The payoffs for being an MVP are many, such as the yearly MVP Summit (was virtual this year and will be next year, too), a few software licenses, Azure credits, interaction with the product groups, and more. Besides the benefits that are easy to list, MVP status can also lead to job opportunities and consulting engagements. I have to admit, it’s a nice thing to have. I’ve been awarded the MVP 10 times, and, at this point, I won’t feel sad when the day comes that I’m not renewed.
Over the years, many people have asked me how to earn the MVP. Unfortunately, I can’t say something like “write a blog post every month, become a user group leader, and answer 100 questions on a forum.” There is no prescriptive set of requirements that will earn MVP status because it’s not a certification, but I can give some advice based on what has worked for me.
First, you should be of the mindset that you are helping others. That’s really the bottom line. You should be interested in presenting, teaching, writing, or whatever it is because you enjoy doing it. In my opinion, it would be difficult to keep up those activities if your heart’s not in it. That said, it is beneficial to go after opportunities like watching out for events that you can apply to or looking for areas that need some help.
Don’t stick to just one type of activity. You will have more impact by choosing a few things like presenting and blogging, but don’t go overboard trying to do everything.
Also, make sure this is really right for you. Think of this as an unpaid part-time job. You’ll be spending time that you might not have if there are lots of family commitments.
Start making virtual connections. For now, the hot platform for connecting in the data platform community seems to be Twitter. I’m not a big fan of Twitter myself, but back in the day, I started meeting people on the SQL Server Central forums. One great way to make connections is to pay attention to #sqlhelp on Twitter, and maybe start answering a few questions. One of the reasons it’s helpful to get to know a few MVPs or Microsoft employees is because these are the people who will nominate you when it’s time.
You might also think about putting together an event to introduce kids to code or find out about opportunities to volunteer. In the St. Louis area, I’ve been a volunteer with LaunchCode for over five years helping people get into tech careers. It’s not a great time for in-person events but keep these in mind when we all can meet in person again.

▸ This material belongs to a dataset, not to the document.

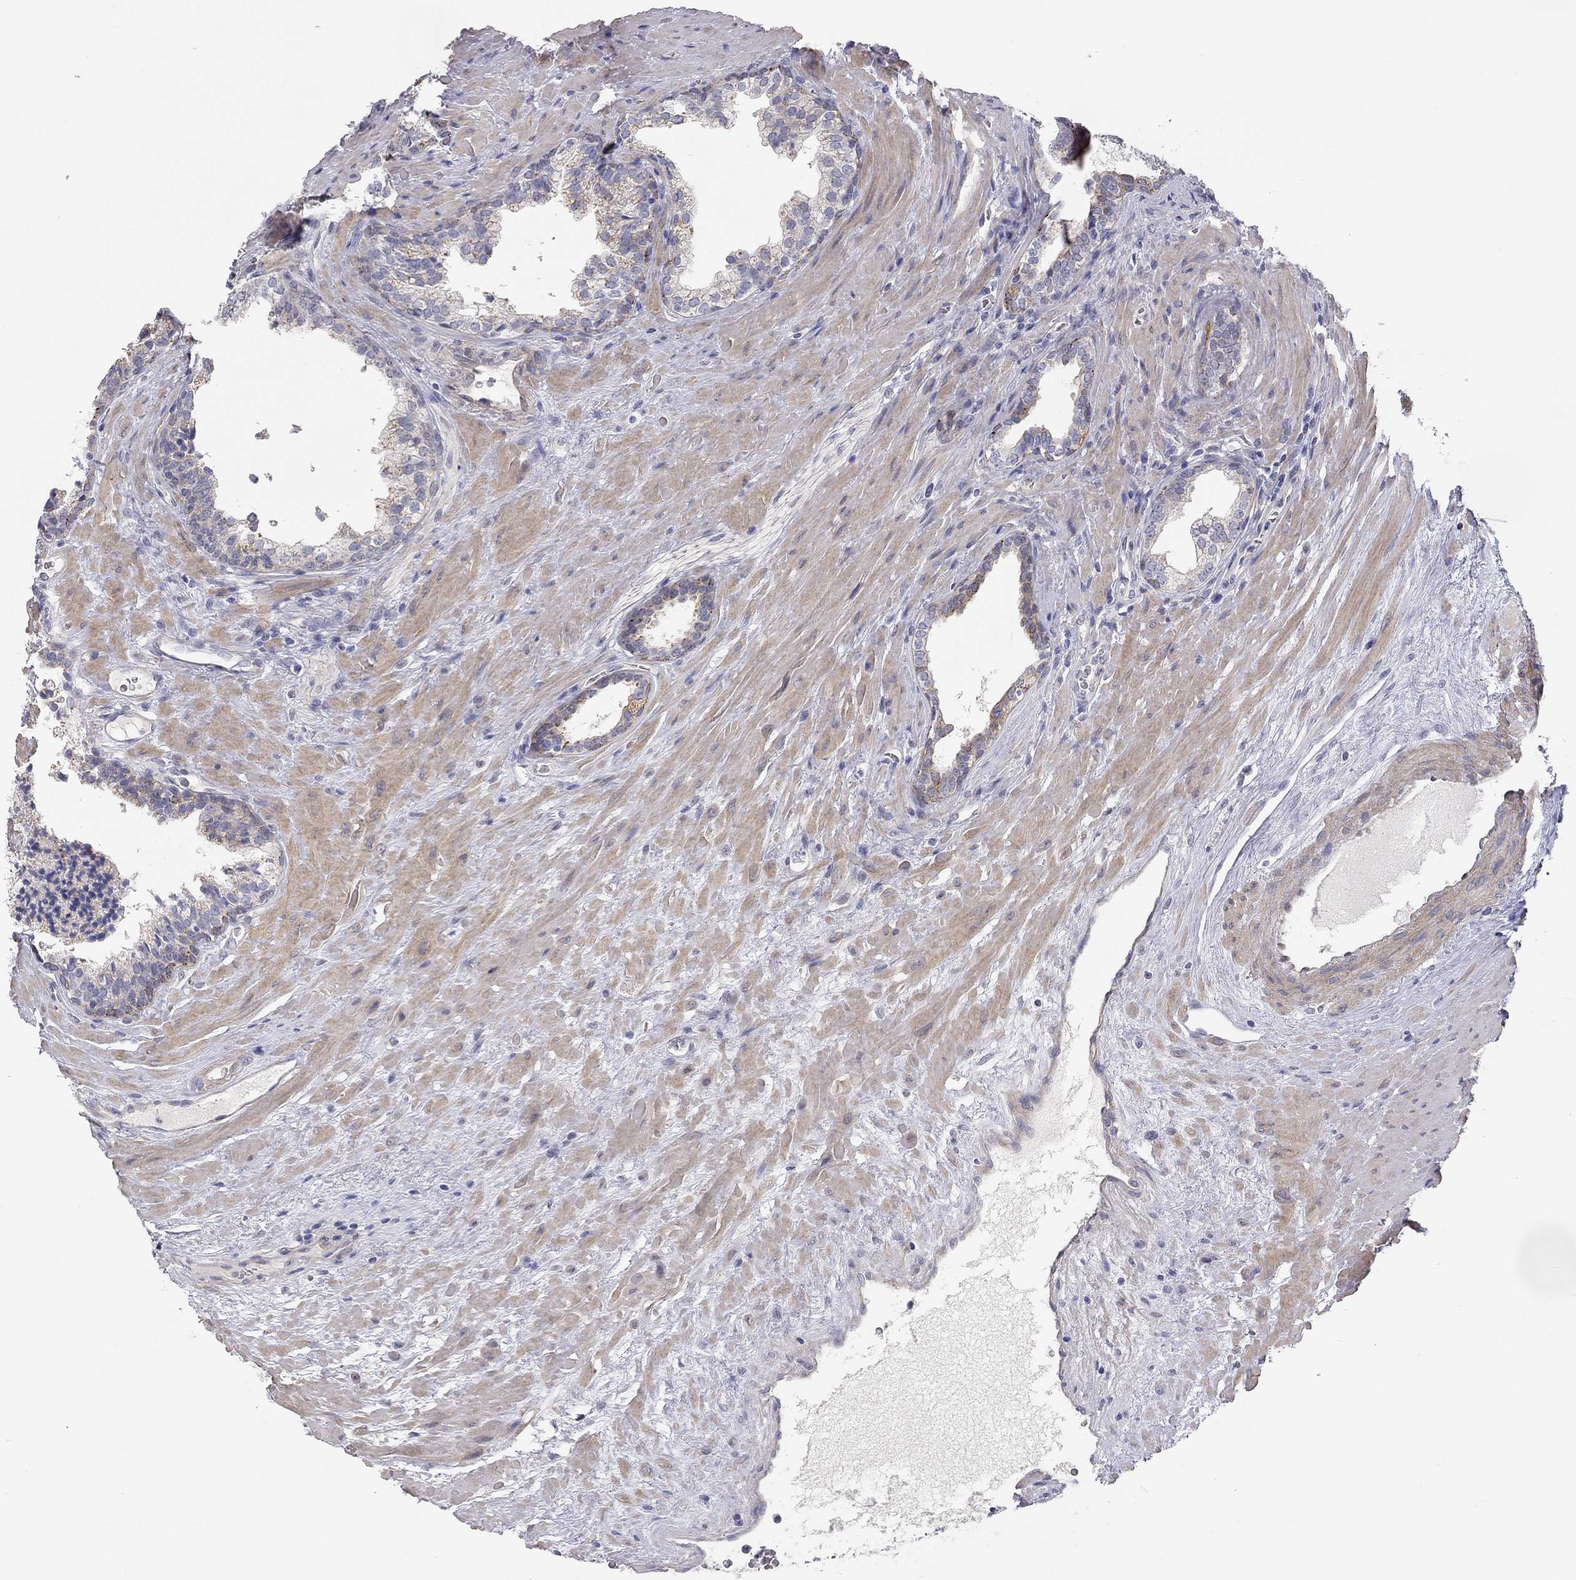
{"staining": {"intensity": "negative", "quantity": "none", "location": "none"}, "tissue": "prostate cancer", "cell_type": "Tumor cells", "image_type": "cancer", "snomed": [{"axis": "morphology", "description": "Adenocarcinoma, NOS"}, {"axis": "topography", "description": "Prostate"}], "caption": "Immunohistochemical staining of adenocarcinoma (prostate) shows no significant positivity in tumor cells.", "gene": "PAPSS2", "patient": {"sex": "male", "age": 66}}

Find a mentor. This might be someone in the MVP community that you know who is willing to have a call with you from time to time to talk about how they became an MVP. Even better, they might be willing to review your blog post or presentation. Right now, I’m mentoring two women from the Data Platform community that I hope will be MVPs someday. It’s not a lot of time on my part, and I’m really excited to watch these women grow in their careers.
If you have the passion and bandwidth that it takes to be an MVP, I wish you the best!